Le blog de Mgr Claude DAGENS

COMMUNIER AU CHRIST. Homélie lors de la célébration du Jeudi Saint, à Saint-André d'Angoulême, le 5 avril 2012

10 Avril 2012 Publié dans #Homélies

           « La nuit même où il était livré, Jésus prit du pain, puis, ayant rendu grâce, il le rompit, et dit : “Ceci est mon corps, qui est pour vous. Vous ferez cela en mémoire de moi.” Après le repas, il fit de même avec la coupe, en disant : “Cette coupe est la nouvelle Alliance en mon sang. Chaque fois que vous en boirez, faites cela en mémoire de moi.” »

            Jésus est fidèle au rite juif du repas pascal, qui est le mémorial de la Pâque, de ce geste par lequel Dieu a libéré son peuple de l’esclavage en Égypte et l’a guidé vers la Terre promise. Jésus accomplit les gestes de la Pâque juive, mais en rompant le pain et en distribuant la coupe de vin, il crée pour toujours cette réalité nouvelle que nous appelons l’Eucharistie. Par ce geste étonnant, il devance les événements du lendemain : il va être livré à ses ennemis, mais ce soir-là, cette nuit-là, il a déjà comme vaincu la mort qui va le briser en faisant que ce pain et ce vin deviennent les signes réels de son sacrifice, de sa Passion et de sa Pâque.

         Jeudi saint 1   Sur le moment même, dans l’émotion de ce dernier repas, les apôtres n’ont pas compris. Comme Simon-Pierre, lorsque Jésus s’est agenouillé à ses pieds pour les laver et les essuyer. Ce geste fraternel, qui exprime une amitié et un don sans limites, Simon-Pierre n’en veut pas. Il refuse cet abaissement de Jésus, le Seigneur et le Maître. Il n’imagine pas qu’en Jésus, Dieu lui-même puisse s’abaisser à ce point, au risque d’être vaincu par les hommes.

            « Tu comprendras plus tard », lui a dit alors Jésus. Et il est vrai que nous comprenons souvent plus tard des événements, dont l’importance nous dépasse. Pas seulement en revenant sur le passé, mais en percevant aujourd’hui, d’une autre manière, ce que nous avons vécu il y a des mois ou des années, en ne sachant pas dépasser les apparences.

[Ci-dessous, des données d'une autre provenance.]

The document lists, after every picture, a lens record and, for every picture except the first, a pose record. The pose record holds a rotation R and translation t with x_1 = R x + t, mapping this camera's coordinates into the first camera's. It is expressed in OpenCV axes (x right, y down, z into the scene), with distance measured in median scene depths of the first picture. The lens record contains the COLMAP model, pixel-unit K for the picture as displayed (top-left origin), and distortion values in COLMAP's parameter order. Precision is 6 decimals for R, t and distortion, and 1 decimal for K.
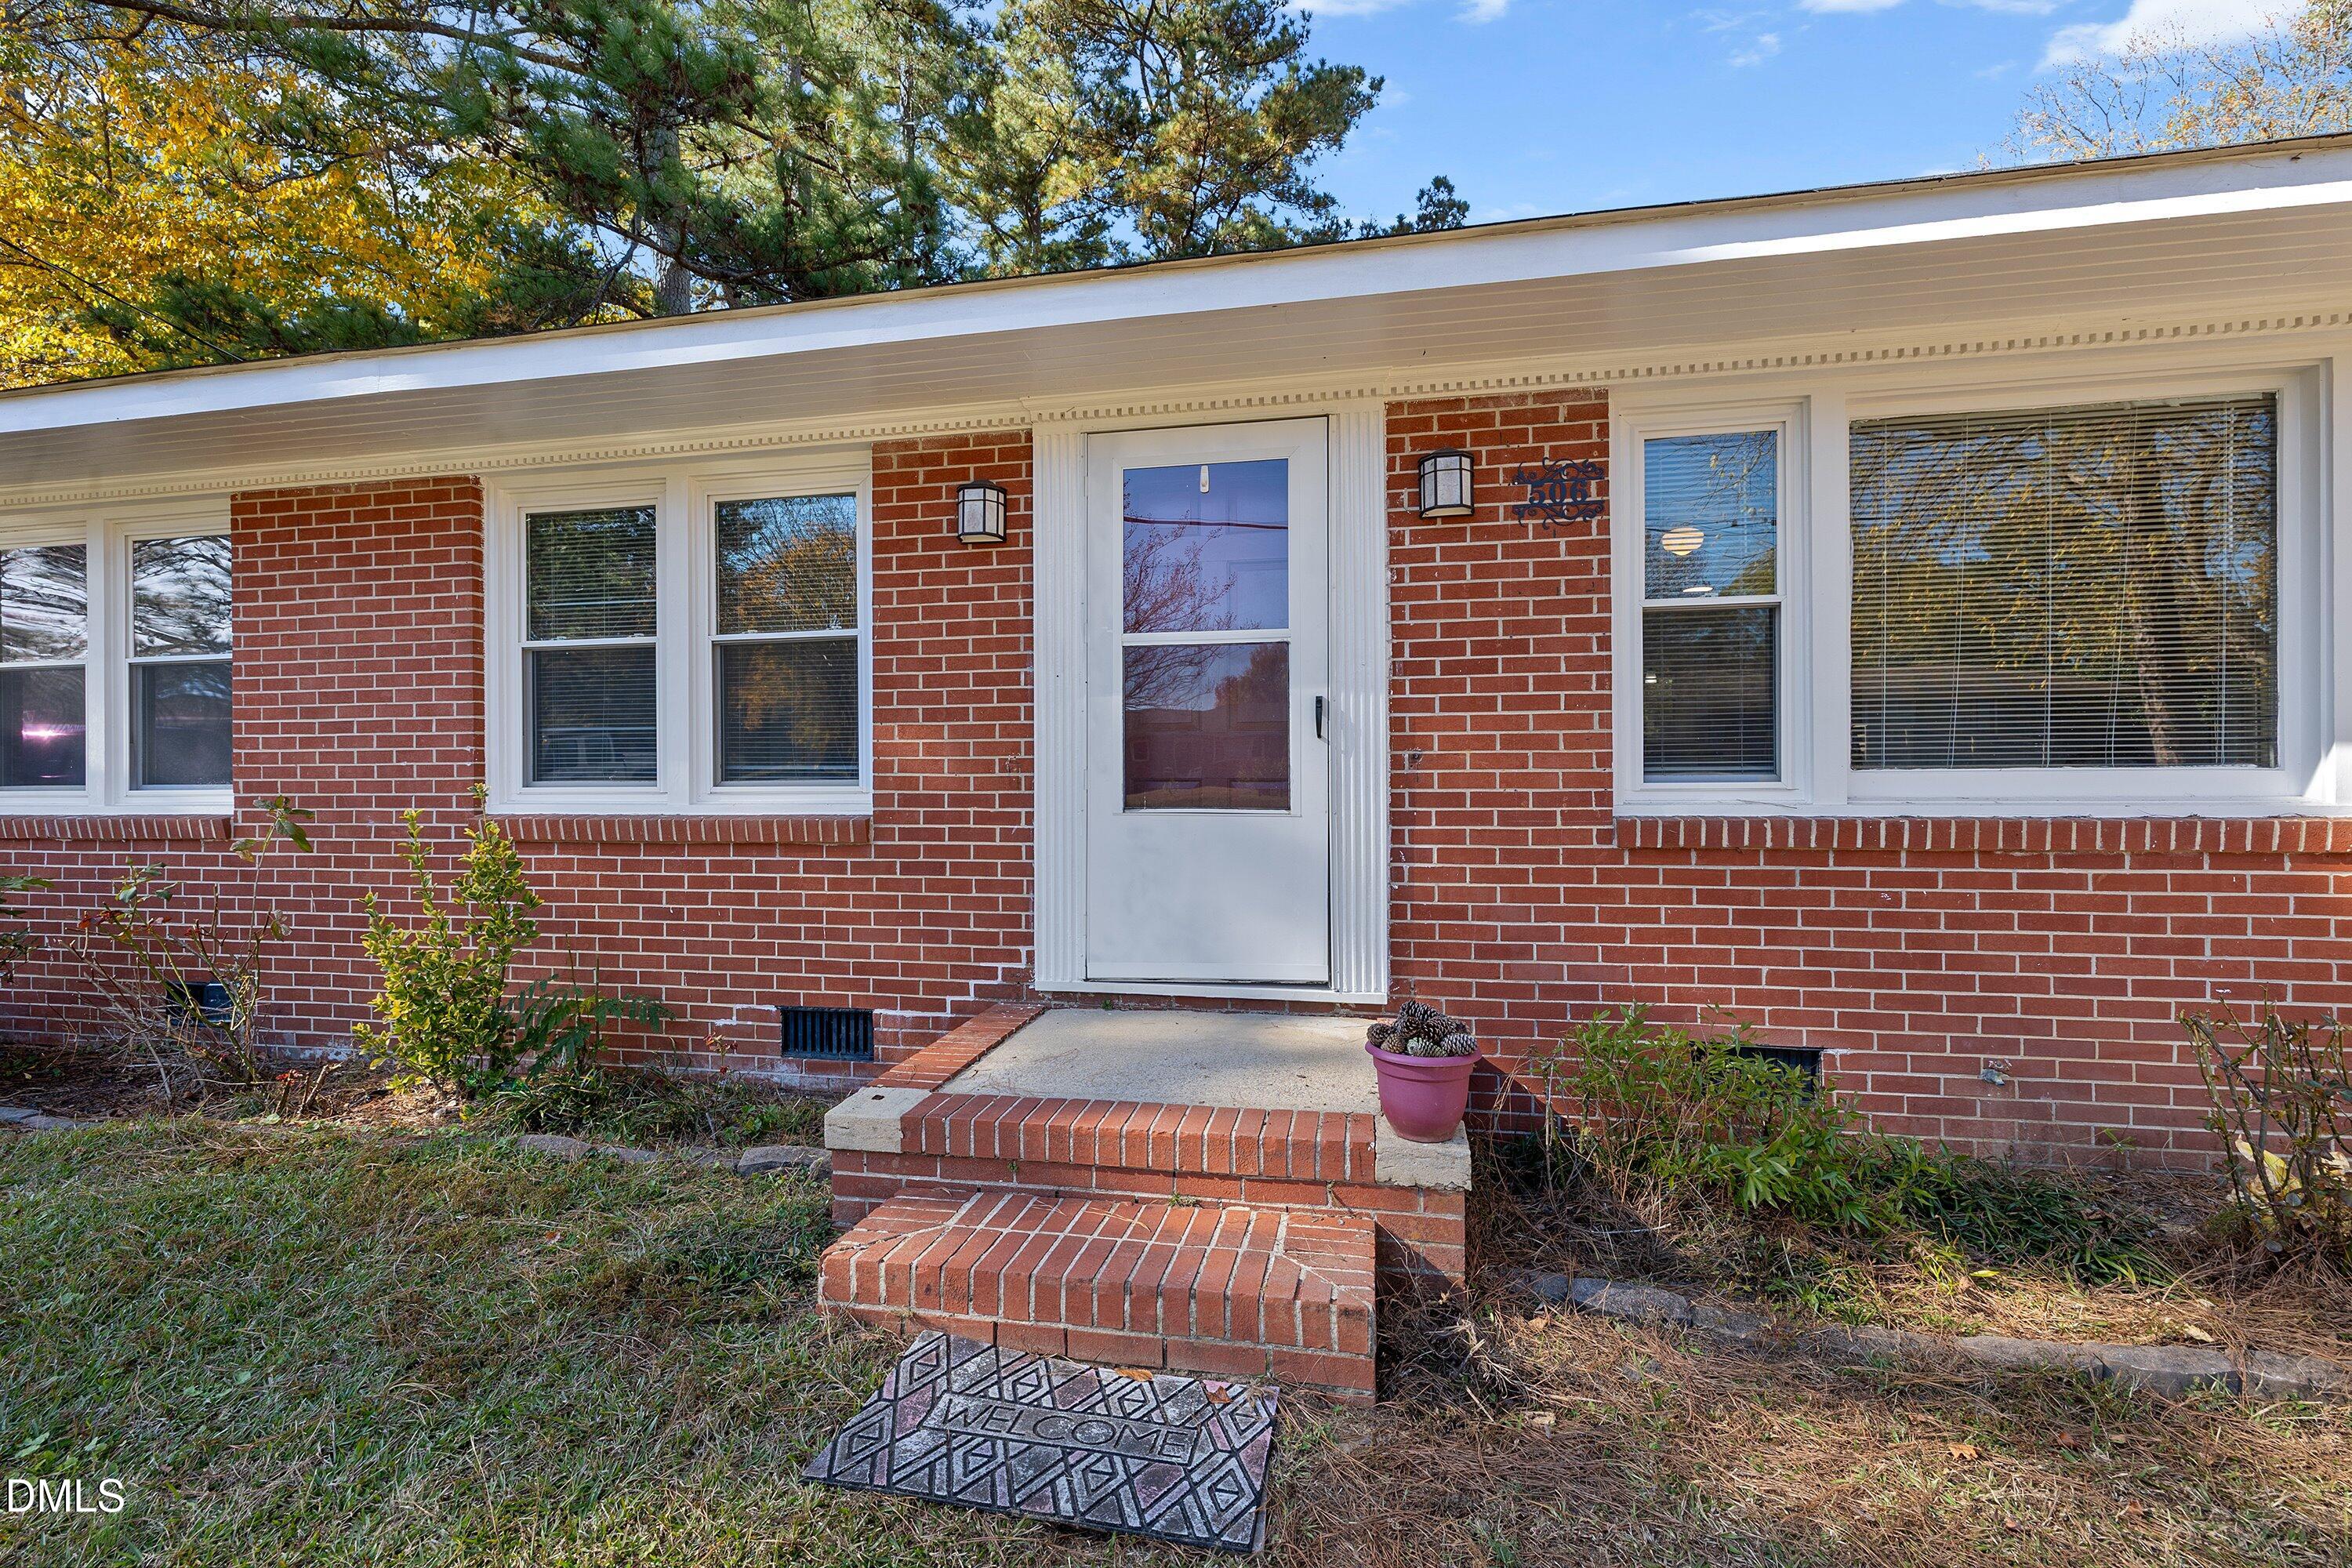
lens RADIAL K [[1009.3, 0, 1176.6], [0, 1009.3, 780.7], [0, 0, 1]] dist [-0.002794, 0.001942]
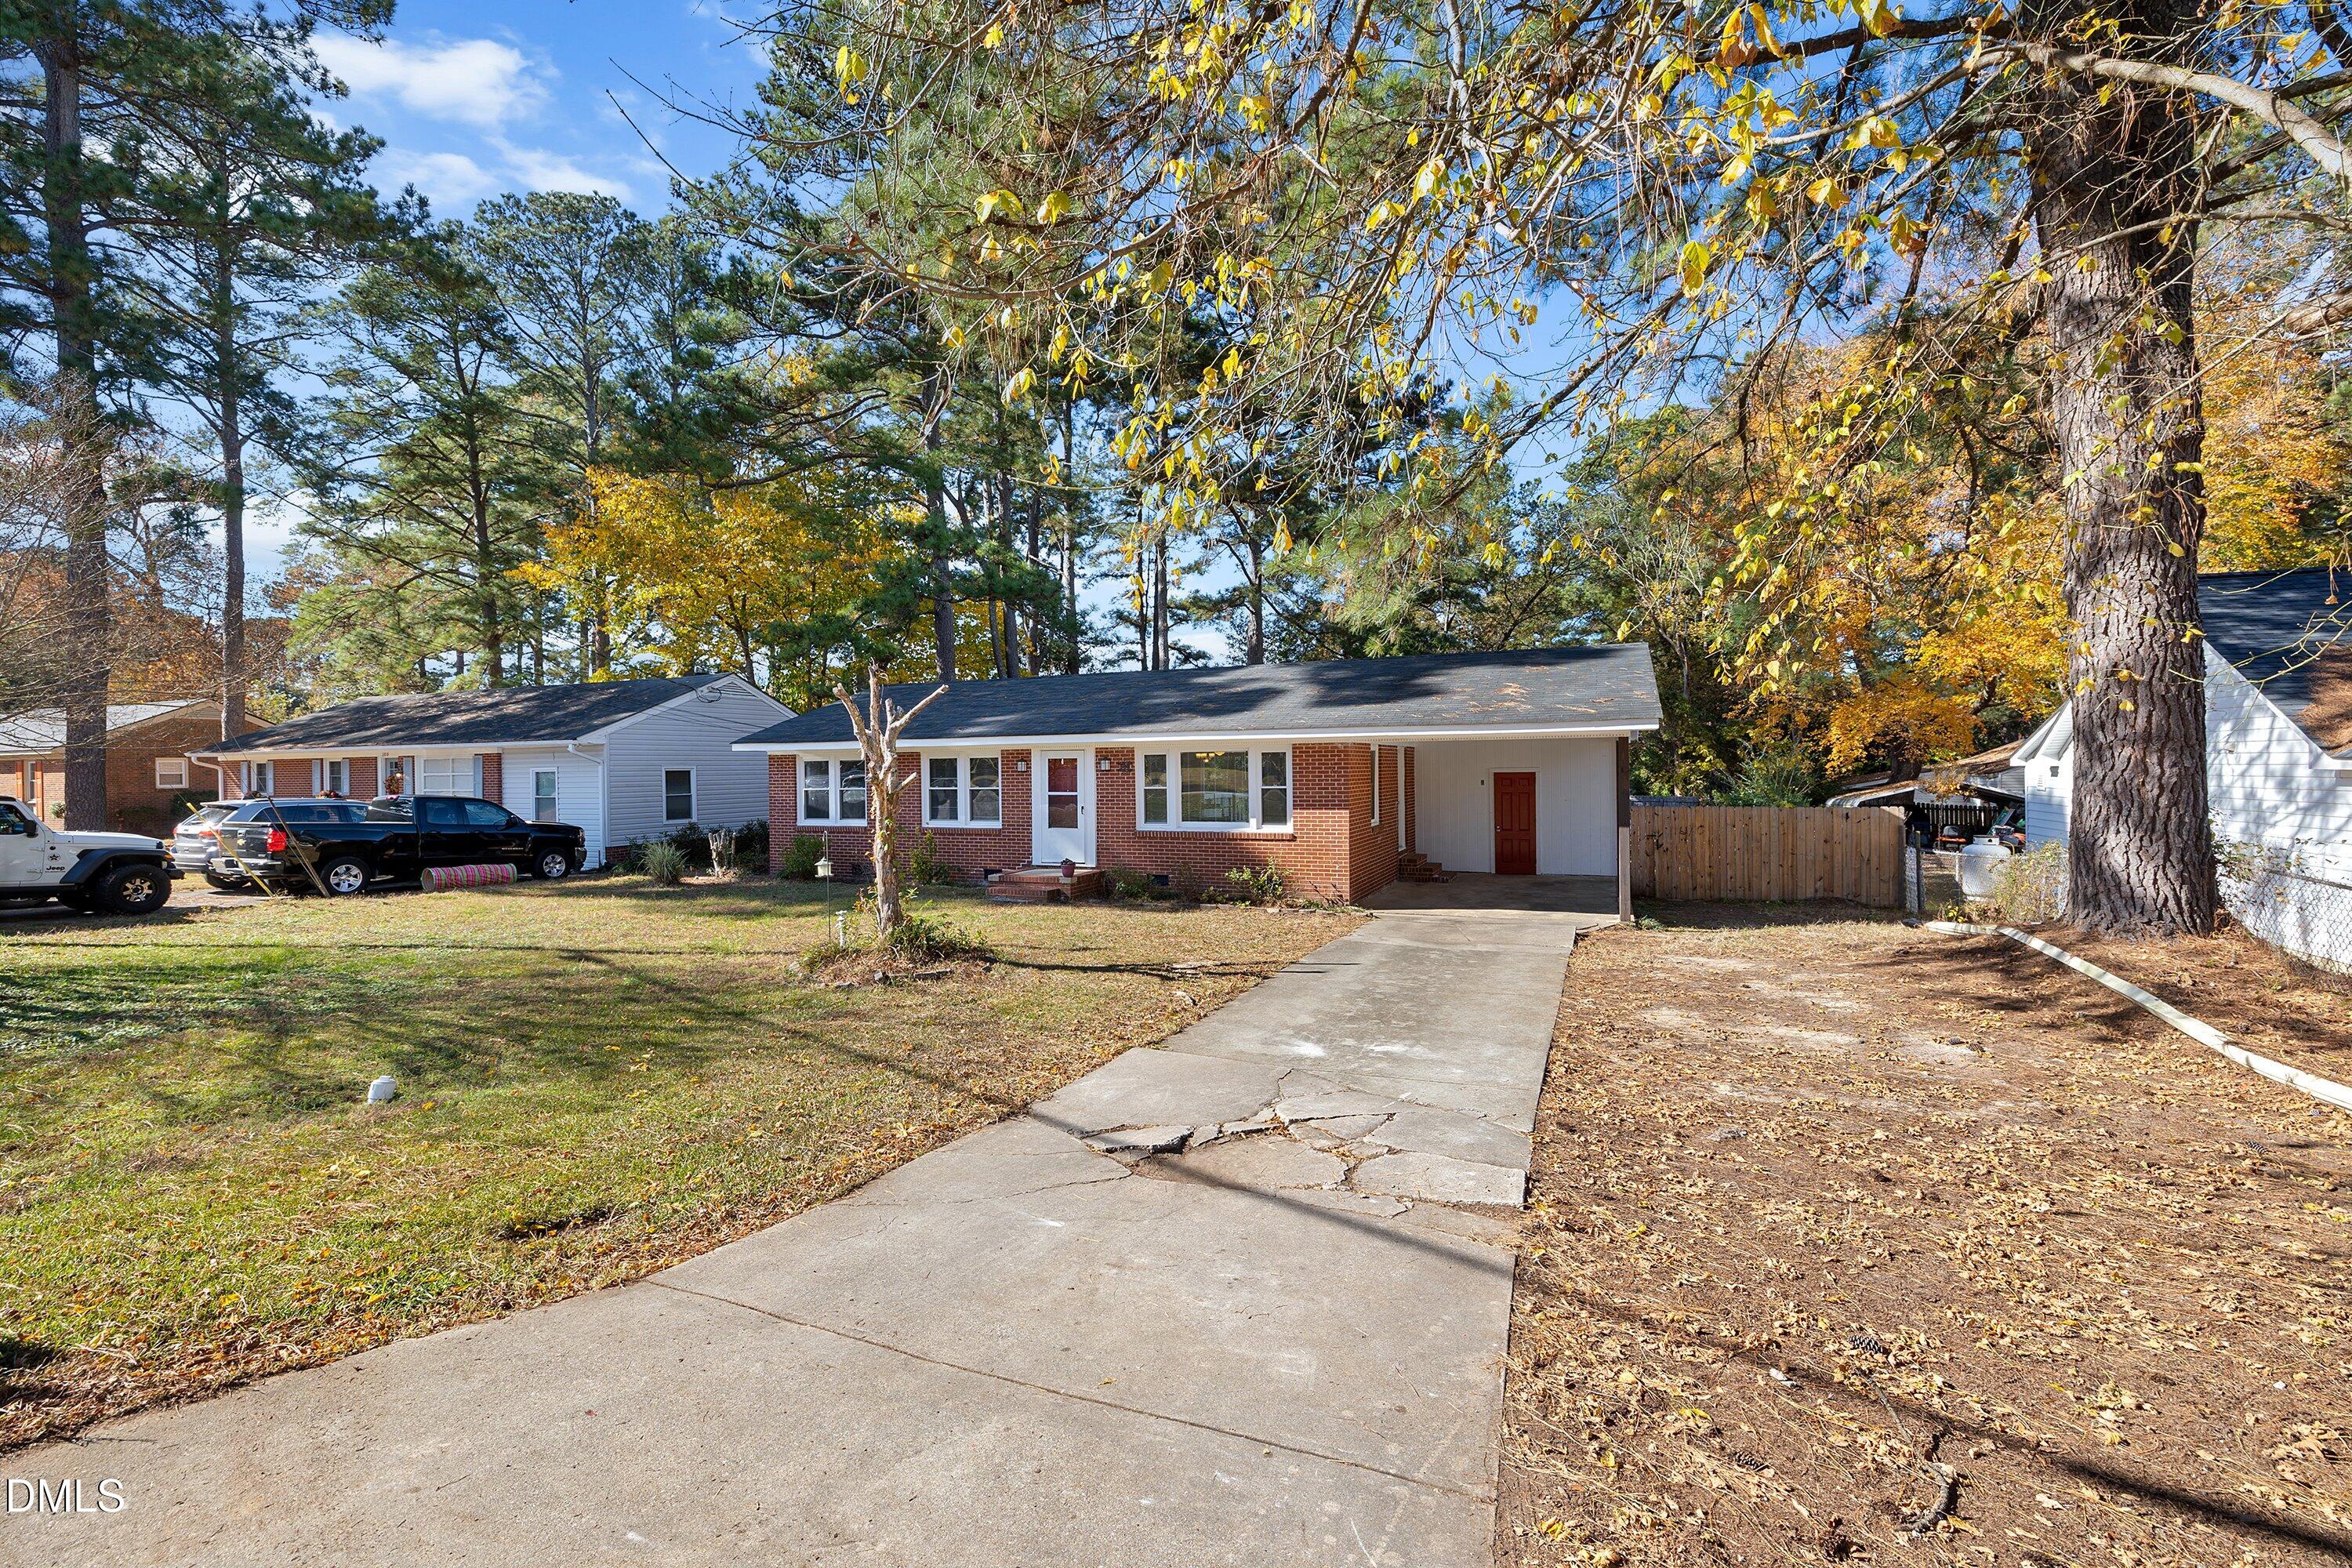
lens RADIAL K [[1009.3, 0, 1165.8], [0, 1009.3, 776.5], [0, 0, 1]] dist [-0.002794, 0.001942]
pose [[0.976210, -0.003261, -0.216803, 1.524601], [0.004838, 0.999966, 0.006746, -0.245192], [0.216774, -0.007634, 0.976192, -3.561019]]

            Et le geste fondateur de l’Eucharistie a de quoi étonner. Et c’est pourquoi il ne peut jamais être facile. Cette lamelle de pain que nous mangeons, qui entre en nous comme une nourriture, c’est le Christ vivant, qui accepte non seulement de demeurer au milieu de nous, mais d’être reçu en nous, et jusque dans nos corps. Et si nous acceptons de communier ainsi au Christ, alors nous acceptons de devenir des membres de son Corps.Jeudi saint 2

         Car l’Eucharistie fait l’Église, elle fait de l’Église le corps du Christ, non pas une juxtaposition d’individus qui s’ignorent, mais un ensemble vivant dont le Christ est le cœur et la tête. Communier au Christ, c’est donc accepter que la force du don dont Jésus est porteur se diffuse en nous et entre nous, et que nous apprenions à nous reconnaître les uns les autres comme reliés dans le même Corps.

            Je vous assure que les nouveaux baptisés, quand ils communient pour la première fois, après avoir reçu le baptême, comprennent cela : cette incorporation mystérieuse à une réalité qui nous dépasse et qui nous empêche de nous replier sur nous-mêmes.

            Peut-être même que la présence parmi nous de personnes divorcées qui ne communient pas au Corps du Christ et qui en souffrent nous rappellent à tous que l’Eucharistie ne peut jamais être une formalité ou un acte automatique.

            Et il est bon que, dans la vie ordinaire de nos paroisses, l’adoration du Christ de l’Eucharistie, silencieuse et paisible, retrouve toute sa place : tout être humain a accès à cette présence réelle et cachée, à cette Alliance qui vient tout renouveler de notre humanité.

            « C’est un exemple que je vous ai donné afin que vous fassiez vous aussi comme j’ai fait pour vous. » L’Eucharistie que crée le Christ appelle les gestes du service fraternel, les gestes de l’accueil mutuel, de l’attention, de la bienveillance, du pardon. L’Eucharistie nous appelle et nous apprend à vivre de la Charité du Christ. Le sacrement reçu exige cette pratique d’une fraternité réelle, qui n’est pas du sentiment, mais un engagement, comme Celui qu’a pris Jésus, à travers le geste du pain rompu, signe de son corps livré pour nous et pour que nous vivions de ce don.